When Sun News Network launched in 2011, we were told in defiant tones that it would never stoop to the level of other networks and demand what is known as mandatory carriage on Canadian cable TV networks. Obliging cable providers to include Sun News in their basic cable packages, which would cost cable clients an additional $4 or so per year, was tantamount to a "tax," its spokesman said at the time. No way would the outsider, jingoistic, truth-telling, free-market-loving Sun News ask for a handout from hard-working Canadians. Now it is asking for a handout from hard-working Canadians. Welcome to Canada, Sun News Network. You may find you like it here.

The Canadian Radio-television and Telecommunications Commission (CRTC) is currently accepting requests for mandatory carriage, prompting Sun News Network to apply. Both the network and the Sun Media newspaper chain are asking for public support in the form of a petition and a letter-writing campaign to the CRTC. Sun News Network personalities have been recruited to talk incessantly on-air and in videos about their employers' changing business-model needs, framing it as a free-speech issue while the national anthem plays solemnly in the background. Sun Media has gone as far as to place an advertisement for its campaign in some of its newspapers on their editorial pages, a space usually reserved for fierce denunciations of government interference.

Overlooked in the gleeful hand-wringing of Sun News critics delighted by the network's pragmatic conversion to statism is that this is not the first time the network has asked for mandatory carriage. Its owner, Quebecor, originally requested a Category 1 licence, which would have included mandatory carriage for three years.
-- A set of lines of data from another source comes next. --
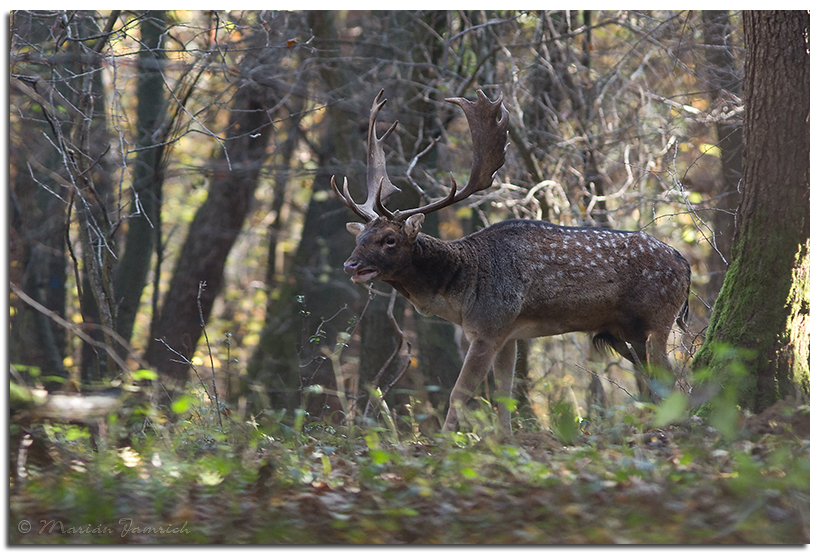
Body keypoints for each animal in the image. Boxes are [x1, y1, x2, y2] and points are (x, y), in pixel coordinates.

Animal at [330, 89, 688, 432]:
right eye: (360, 238)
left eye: (389, 240)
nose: (350, 265)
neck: (461, 292)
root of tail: (686, 267)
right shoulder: (508, 333)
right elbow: (505, 392)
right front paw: (505, 438)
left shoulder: (489, 326)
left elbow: (459, 393)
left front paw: (445, 441)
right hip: (624, 332)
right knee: (659, 380)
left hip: (658, 319)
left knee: (674, 379)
The CRTC turned down the request, so Quebecor settled for a Category 2 licence and seemed quite proud to have done so at the time.

To recap, as they say on television: Sun News Network wanted mandatory carriage, then said it would never resort to such a low tactic as asking for mandatory carriage after it was told it couldn't have it, and is now begging Canadians to support its request for mandatory carriage on the grounds that the CRTC is stifling debate.

Of course, had the network reached enough viewers to be profitable without mandatory carriage, today it would be crowing that it had pulled itself up by its rugged Canadian bootstraps and succeeded without a handout from the government. Instead it is whining about free speech. It's not a pretty sight, but it does feel rather Canadian.